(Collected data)

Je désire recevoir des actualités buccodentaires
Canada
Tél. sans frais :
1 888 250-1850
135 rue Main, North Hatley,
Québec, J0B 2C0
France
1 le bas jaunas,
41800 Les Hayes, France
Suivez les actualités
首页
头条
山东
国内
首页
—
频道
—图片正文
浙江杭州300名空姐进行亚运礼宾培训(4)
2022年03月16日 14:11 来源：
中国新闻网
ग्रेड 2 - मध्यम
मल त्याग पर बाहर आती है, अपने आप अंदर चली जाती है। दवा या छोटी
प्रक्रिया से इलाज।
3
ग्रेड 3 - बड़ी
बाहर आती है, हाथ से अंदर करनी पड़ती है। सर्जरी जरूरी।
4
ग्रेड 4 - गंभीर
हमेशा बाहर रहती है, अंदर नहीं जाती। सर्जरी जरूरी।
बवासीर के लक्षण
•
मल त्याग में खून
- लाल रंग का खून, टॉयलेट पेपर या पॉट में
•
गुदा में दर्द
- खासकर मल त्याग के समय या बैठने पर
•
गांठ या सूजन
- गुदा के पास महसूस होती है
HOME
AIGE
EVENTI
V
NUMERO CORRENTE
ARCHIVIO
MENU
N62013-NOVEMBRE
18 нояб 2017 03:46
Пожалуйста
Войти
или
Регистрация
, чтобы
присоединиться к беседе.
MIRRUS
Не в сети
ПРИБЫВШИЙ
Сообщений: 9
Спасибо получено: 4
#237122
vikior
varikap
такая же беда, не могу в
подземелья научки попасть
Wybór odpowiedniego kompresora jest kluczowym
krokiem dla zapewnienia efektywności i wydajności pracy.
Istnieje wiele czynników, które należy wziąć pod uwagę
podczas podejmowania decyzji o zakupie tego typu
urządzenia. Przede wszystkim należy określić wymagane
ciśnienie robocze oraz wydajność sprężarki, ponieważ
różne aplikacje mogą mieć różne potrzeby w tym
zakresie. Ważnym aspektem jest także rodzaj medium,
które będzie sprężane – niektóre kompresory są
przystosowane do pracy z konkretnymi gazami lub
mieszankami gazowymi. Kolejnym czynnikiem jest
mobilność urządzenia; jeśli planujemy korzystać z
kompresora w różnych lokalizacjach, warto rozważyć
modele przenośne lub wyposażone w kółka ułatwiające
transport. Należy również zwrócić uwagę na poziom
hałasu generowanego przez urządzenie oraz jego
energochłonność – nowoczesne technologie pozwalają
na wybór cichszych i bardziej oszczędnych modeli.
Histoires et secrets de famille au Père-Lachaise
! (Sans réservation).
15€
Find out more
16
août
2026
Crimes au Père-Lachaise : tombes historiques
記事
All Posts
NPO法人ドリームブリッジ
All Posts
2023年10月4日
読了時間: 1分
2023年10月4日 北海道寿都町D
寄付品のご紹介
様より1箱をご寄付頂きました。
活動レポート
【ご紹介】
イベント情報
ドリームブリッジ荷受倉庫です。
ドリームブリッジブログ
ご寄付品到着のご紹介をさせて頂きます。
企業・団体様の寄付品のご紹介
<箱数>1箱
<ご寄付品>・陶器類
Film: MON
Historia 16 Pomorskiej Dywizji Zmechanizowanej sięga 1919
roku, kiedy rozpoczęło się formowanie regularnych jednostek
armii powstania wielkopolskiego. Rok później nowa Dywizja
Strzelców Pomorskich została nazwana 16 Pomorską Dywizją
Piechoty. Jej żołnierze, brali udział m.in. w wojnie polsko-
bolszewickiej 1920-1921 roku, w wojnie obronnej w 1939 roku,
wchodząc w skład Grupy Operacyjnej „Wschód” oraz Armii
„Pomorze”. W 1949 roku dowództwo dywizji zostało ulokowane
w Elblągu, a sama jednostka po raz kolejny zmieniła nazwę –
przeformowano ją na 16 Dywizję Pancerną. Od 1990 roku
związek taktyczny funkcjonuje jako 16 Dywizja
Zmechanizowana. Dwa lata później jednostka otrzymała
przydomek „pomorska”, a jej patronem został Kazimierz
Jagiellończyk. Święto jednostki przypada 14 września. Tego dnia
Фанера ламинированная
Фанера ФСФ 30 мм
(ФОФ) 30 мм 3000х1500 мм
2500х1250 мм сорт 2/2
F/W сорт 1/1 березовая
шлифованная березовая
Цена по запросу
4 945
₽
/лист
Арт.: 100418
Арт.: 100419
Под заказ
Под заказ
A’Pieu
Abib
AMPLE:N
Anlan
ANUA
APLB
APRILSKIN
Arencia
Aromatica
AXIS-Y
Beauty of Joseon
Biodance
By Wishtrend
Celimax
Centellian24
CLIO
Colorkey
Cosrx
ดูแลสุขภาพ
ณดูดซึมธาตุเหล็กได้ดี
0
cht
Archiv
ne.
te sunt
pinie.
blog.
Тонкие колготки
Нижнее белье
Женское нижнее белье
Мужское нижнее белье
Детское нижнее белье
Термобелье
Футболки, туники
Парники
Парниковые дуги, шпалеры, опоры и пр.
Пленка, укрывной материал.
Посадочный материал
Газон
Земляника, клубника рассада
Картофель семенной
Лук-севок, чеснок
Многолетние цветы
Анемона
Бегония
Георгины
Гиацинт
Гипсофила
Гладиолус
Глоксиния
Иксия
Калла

- **EXERCISE BRIEF**:
Return, unchanged, the run of lines above that opens with the line containing "podczas podejmowania decyzji" and closes with the line containing "modele przenośne lub". Include both.

- **EXERCISE ANSWER**:
podczas podejmowania decyzji o zakupie tego typu
urządzenia. Przede wszystkim należy określić wymagane
ciśnienie robocze oraz wydajność sprężarki, ponieważ
różne aplikacje mogą mieć różne potrzeby w tym
zakresie. Ważnym aspektem jest także rodzaj medium,
które będzie sprężane – niektóre kompresory są
przystosowane do pracy z konkretnymi gazami lub
mieszankami gazowymi. Kolejnym czynnikiem jest
mobilność urządzenia; jeśli planujemy korzystać z
kompresora w różnych lokalizacjach, warto rozważyć
modele przenośne lub wyposażone w kółka ułatwiające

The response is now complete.